## PROBLEM DESCRIPTION
Can you transcribe every one of the records below word for word, with nothing changed?

Stored records
— BEGIN —

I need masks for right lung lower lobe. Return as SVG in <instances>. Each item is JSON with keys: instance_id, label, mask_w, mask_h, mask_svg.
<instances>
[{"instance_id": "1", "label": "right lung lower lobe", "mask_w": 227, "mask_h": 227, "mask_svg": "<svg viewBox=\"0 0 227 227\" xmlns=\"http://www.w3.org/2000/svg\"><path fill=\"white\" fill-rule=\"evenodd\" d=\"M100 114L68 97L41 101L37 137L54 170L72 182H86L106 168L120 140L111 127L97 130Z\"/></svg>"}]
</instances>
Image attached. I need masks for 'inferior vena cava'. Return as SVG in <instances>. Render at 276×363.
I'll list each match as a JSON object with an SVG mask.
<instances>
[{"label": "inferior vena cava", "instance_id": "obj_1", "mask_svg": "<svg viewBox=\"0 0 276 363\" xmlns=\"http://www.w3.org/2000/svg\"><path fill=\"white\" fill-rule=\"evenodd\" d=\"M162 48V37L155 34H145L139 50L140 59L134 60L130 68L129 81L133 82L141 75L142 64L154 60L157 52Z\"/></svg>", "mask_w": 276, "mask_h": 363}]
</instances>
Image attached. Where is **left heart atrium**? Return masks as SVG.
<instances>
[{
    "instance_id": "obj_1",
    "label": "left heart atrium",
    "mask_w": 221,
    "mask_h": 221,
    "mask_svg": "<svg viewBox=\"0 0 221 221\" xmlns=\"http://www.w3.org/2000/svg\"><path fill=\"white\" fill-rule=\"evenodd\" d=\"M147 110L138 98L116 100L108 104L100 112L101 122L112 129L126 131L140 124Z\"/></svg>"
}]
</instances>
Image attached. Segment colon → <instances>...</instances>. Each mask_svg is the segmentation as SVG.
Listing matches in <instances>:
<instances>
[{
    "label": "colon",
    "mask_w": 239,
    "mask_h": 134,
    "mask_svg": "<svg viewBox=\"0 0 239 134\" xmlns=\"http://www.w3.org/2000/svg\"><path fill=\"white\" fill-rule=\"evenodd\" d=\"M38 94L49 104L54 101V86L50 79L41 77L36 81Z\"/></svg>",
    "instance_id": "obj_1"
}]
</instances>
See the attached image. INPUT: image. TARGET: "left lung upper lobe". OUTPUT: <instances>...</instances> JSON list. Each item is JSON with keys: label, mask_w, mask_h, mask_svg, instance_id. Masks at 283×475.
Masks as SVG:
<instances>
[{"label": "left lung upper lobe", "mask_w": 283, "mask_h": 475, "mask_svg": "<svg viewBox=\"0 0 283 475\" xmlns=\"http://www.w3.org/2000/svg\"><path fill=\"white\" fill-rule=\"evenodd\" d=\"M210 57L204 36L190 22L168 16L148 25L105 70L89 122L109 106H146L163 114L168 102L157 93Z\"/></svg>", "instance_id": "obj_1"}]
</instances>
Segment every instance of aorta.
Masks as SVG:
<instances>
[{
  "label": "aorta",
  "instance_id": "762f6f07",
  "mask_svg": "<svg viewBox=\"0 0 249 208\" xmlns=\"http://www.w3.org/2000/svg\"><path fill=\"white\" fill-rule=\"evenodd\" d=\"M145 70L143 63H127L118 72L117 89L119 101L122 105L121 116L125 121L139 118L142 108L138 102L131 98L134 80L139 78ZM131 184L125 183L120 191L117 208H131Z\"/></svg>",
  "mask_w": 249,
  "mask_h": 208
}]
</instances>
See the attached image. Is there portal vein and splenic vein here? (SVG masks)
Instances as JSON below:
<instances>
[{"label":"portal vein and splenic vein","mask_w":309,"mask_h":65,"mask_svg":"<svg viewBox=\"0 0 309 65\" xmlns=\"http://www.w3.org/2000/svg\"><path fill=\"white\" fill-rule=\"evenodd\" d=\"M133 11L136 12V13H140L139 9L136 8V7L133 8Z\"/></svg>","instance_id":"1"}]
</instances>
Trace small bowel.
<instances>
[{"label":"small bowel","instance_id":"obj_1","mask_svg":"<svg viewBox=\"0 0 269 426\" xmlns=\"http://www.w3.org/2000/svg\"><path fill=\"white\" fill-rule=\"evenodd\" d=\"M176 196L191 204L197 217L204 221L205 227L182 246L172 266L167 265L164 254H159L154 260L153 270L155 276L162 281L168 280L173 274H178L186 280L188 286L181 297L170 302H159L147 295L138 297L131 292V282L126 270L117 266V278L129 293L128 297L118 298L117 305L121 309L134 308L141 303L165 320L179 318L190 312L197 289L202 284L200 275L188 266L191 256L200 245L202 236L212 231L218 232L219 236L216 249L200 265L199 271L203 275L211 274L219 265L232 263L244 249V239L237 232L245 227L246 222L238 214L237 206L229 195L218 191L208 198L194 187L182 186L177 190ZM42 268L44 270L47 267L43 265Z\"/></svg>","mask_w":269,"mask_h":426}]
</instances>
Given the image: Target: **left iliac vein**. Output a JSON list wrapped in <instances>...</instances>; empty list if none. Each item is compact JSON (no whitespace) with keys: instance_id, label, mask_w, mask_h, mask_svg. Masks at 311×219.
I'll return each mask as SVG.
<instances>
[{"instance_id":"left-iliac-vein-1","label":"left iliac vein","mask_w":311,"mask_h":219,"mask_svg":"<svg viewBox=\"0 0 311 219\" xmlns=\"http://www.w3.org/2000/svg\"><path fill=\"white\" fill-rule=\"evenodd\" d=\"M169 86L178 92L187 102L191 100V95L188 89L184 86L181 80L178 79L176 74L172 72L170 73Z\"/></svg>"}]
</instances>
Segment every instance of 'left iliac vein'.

— END —

## FULL RESPONSE
I need masks for right lung lower lobe. Return as SVG in <instances>. Each item is JSON with keys: instance_id, label, mask_w, mask_h, mask_svg.
<instances>
[{"instance_id": "1", "label": "right lung lower lobe", "mask_w": 227, "mask_h": 227, "mask_svg": "<svg viewBox=\"0 0 227 227\" xmlns=\"http://www.w3.org/2000/svg\"><path fill=\"white\" fill-rule=\"evenodd\" d=\"M100 114L68 97L41 101L37 137L54 170L72 182H86L106 168L120 140L111 127L97 130Z\"/></svg>"}]
</instances>
Image attached. I need masks for 'inferior vena cava'. Return as SVG in <instances>. Render at 276×363.
I'll list each match as a JSON object with an SVG mask.
<instances>
[{"label": "inferior vena cava", "instance_id": "obj_1", "mask_svg": "<svg viewBox=\"0 0 276 363\" xmlns=\"http://www.w3.org/2000/svg\"><path fill=\"white\" fill-rule=\"evenodd\" d=\"M162 48V37L155 34H145L139 50L140 59L134 60L130 68L129 81L133 82L141 75L142 64L154 60L157 52Z\"/></svg>", "mask_w": 276, "mask_h": 363}]
</instances>
Image attached. Where is **left heart atrium**? Return masks as SVG.
<instances>
[{
    "instance_id": "obj_1",
    "label": "left heart atrium",
    "mask_w": 221,
    "mask_h": 221,
    "mask_svg": "<svg viewBox=\"0 0 221 221\" xmlns=\"http://www.w3.org/2000/svg\"><path fill=\"white\" fill-rule=\"evenodd\" d=\"M147 110L138 98L116 100L108 104L100 112L101 122L112 129L126 131L140 124Z\"/></svg>"
}]
</instances>
Image attached. Segment colon → <instances>...</instances>. Each mask_svg is the segmentation as SVG.
Listing matches in <instances>:
<instances>
[{
    "label": "colon",
    "mask_w": 239,
    "mask_h": 134,
    "mask_svg": "<svg viewBox=\"0 0 239 134\" xmlns=\"http://www.w3.org/2000/svg\"><path fill=\"white\" fill-rule=\"evenodd\" d=\"M38 94L49 104L54 101V86L50 79L41 77L36 81Z\"/></svg>",
    "instance_id": "obj_1"
}]
</instances>
See the attached image. INPUT: image. TARGET: "left lung upper lobe". OUTPUT: <instances>...</instances> JSON list. Each item is JSON with keys: label, mask_w, mask_h, mask_svg, instance_id. Masks at 283×475.
Masks as SVG:
<instances>
[{"label": "left lung upper lobe", "mask_w": 283, "mask_h": 475, "mask_svg": "<svg viewBox=\"0 0 283 475\" xmlns=\"http://www.w3.org/2000/svg\"><path fill=\"white\" fill-rule=\"evenodd\" d=\"M210 57L204 36L190 22L168 16L148 25L105 70L89 122L109 106H146L163 114L168 102L157 93Z\"/></svg>", "instance_id": "obj_1"}]
</instances>
Segment every instance of aorta.
Masks as SVG:
<instances>
[{
  "label": "aorta",
  "instance_id": "762f6f07",
  "mask_svg": "<svg viewBox=\"0 0 249 208\" xmlns=\"http://www.w3.org/2000/svg\"><path fill=\"white\" fill-rule=\"evenodd\" d=\"M145 70L143 63H127L118 72L117 89L119 101L122 105L121 116L125 121L139 118L142 108L138 102L131 98L134 80L139 78ZM131 184L125 183L120 191L117 208H131Z\"/></svg>",
  "mask_w": 249,
  "mask_h": 208
}]
</instances>
See the attached image. Is there portal vein and splenic vein here? (SVG masks)
Instances as JSON below:
<instances>
[{"label":"portal vein and splenic vein","mask_w":309,"mask_h":65,"mask_svg":"<svg viewBox=\"0 0 309 65\" xmlns=\"http://www.w3.org/2000/svg\"><path fill=\"white\" fill-rule=\"evenodd\" d=\"M133 11L136 12V13H140L139 9L136 8V7L133 8Z\"/></svg>","instance_id":"1"}]
</instances>
Trace small bowel.
<instances>
[{"label":"small bowel","instance_id":"obj_1","mask_svg":"<svg viewBox=\"0 0 269 426\" xmlns=\"http://www.w3.org/2000/svg\"><path fill=\"white\" fill-rule=\"evenodd\" d=\"M176 196L191 204L197 217L204 221L205 227L182 246L172 266L167 265L164 254H159L154 260L153 270L155 276L162 281L168 280L173 274H178L186 280L188 286L181 297L170 302H159L147 295L138 297L131 292V282L126 270L117 266V278L129 293L128 297L118 298L117 305L121 309L134 308L141 303L165 320L179 318L190 312L197 289L202 284L200 275L188 266L191 256L200 245L202 236L212 231L218 232L219 236L216 249L200 265L199 271L203 275L211 274L219 265L232 263L244 249V239L237 232L245 227L246 222L238 214L237 206L229 195L218 191L208 198L194 187L182 186L177 190ZM42 268L44 270L47 267L43 265Z\"/></svg>","mask_w":269,"mask_h":426}]
</instances>
Given the image: Target: **left iliac vein**. Output a JSON list wrapped in <instances>...</instances>; empty list if none. Each item is compact JSON (no whitespace) with keys: instance_id, label, mask_w, mask_h, mask_svg. Masks at 311×219.
I'll return each mask as SVG.
<instances>
[{"instance_id":"left-iliac-vein-1","label":"left iliac vein","mask_w":311,"mask_h":219,"mask_svg":"<svg viewBox=\"0 0 311 219\" xmlns=\"http://www.w3.org/2000/svg\"><path fill=\"white\" fill-rule=\"evenodd\" d=\"M169 86L178 92L187 102L191 100V95L188 89L184 86L181 80L178 79L176 74L172 72L170 73Z\"/></svg>"}]
</instances>
Segment every instance of 'left iliac vein'.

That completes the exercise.